With my colour scheme sorted in my head, I now had to build my Wraithlord. For weapon load out I could have matched the original with fists and star cannon, but this model is part of my Aeldari army which I’m going to play 40k games with. In 10th edition 40k, each datacard is a set points limit, you don’t pay any extra for additional weapons. You’d be crazy not maxing out the heavy weapon slots and giving him a Ghostglaive sword. I “borrowed” a Guardian Defender squad Brightlance so my Wraithlord could carry two. For the arms, I chose flamers ver shuriken cannons. I like the idea of him using the flamers in overwatch if something decides to charge him.

Aeldari Wraithlord armed with 2 Bright Lances, 2 Flamers and a Ghostglaive.

The original Eldar Dreadnought, is covered in runes and I wanted mine to be the same. I decided to use transfers (also known as decals). Annoyingly, there was no black Ulthwe emblem large enough to fit the loin cloth so I painted over a yellow icon with black whilst it was still on the transfer sheet, I think it looks pretty convincing.

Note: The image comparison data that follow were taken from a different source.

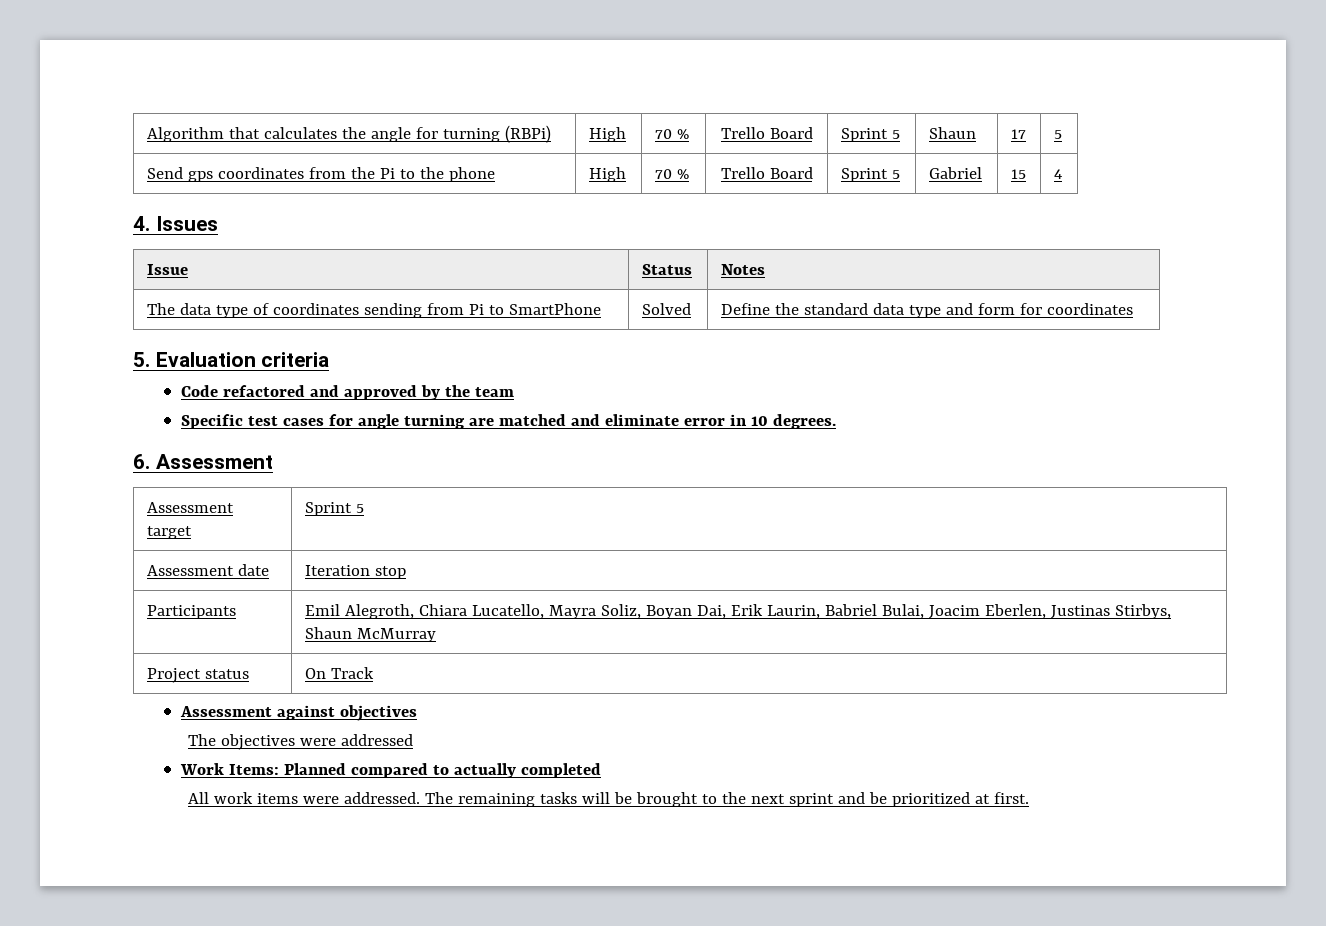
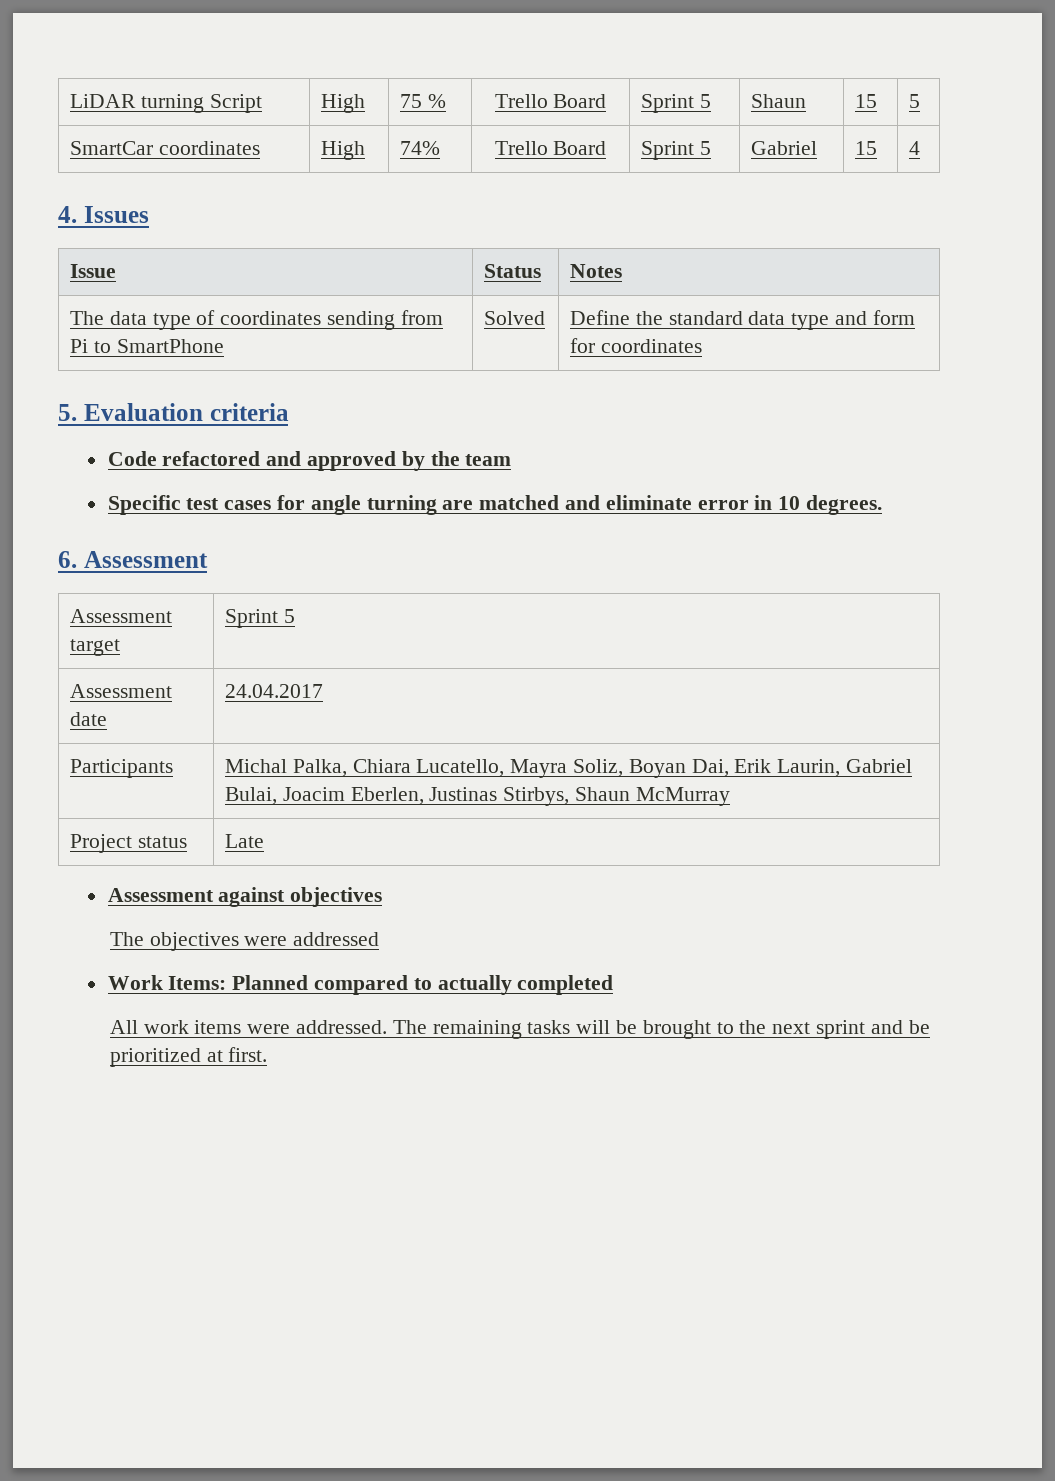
[146,125,551,143] [588,127,626,142] [654,129,672,139] Algorithm that calculates the angle for turning (RBPi) | High | 70 -> [70,94,262,113] [321,94,366,113] [400,94,423,108] LiDAR turning Script | High | 75
[1010,129,1026,139] [1053,130,1062,139] [146,167,495,182] [588,167,626,182] [654,169,689,179] 17 | 5 // Send gps coordinates from the Pi to the phone | High | 70 % -> [855,94,878,108] [909,94,921,108] [70,141,260,155] [321,141,366,160] [400,141,441,155] 15 | 5 // SmartCar coordinates | High | 74%
[304,565,406,579] Iteration stop -> [225,684,324,698] 24.04.2017
[304,604,414,619] Emil Alegroth, -> [225,759,347,777] Michal Palka,
[824,604,877,616] Babriel -> [846,759,913,773] Gabriel
[304,667,374,679] On Track -> [225,834,265,848] Late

How to Paint an Aeldari Wraithlord

The Wraithlord is pretty simple to paint with lots of smooth, curved surfaces. There aren’t many edges to highlight, so using volumetric shading and highlighting really suits it. To get the smooth blending of your volumetric shading/highlighting you can use lots of different techniques. Easiest method is dry brushing, but it’s messy and can look “chalky”. Another easy method is banding, where you mix colours together and paint a new layer over the previous dried layer leaving a little of the previous layer showing through. Repeat this with slightly different colours each time and you’ll great a blend. Banding is time consuming and can leave lines showing. An advanced technique is airbrushing, that can create smooth blends but the downside is over spray, you’ll be forever masking areas with putty or tape. My method is glazing with thinned paint. Thin water colour painting. Painting successive translucent layers on top of each other can really create seamless soft blends. It’s quicker than banding and doesn’t require mixing colours but it’s much harder to do and takes a lot of practice.

My Aeldari army to date.

Project Ulthwe Army 2025

My Aeldari are my main focus for 2025. My goals are paint 1000pts and play a game and then 1500pts and play another game. If I can do that in 2025 I’ll be over the moon. I’ve been distracted by Soulblight Gravelords recently and the new Killteam Typhon looks amazing so I might have to take some time off painting Aeldari for a bit, but when I look at how cool the army is coming together, I really want to paint more… maybe even a second Wraithlord armed with a Starcannon, fists and red knees?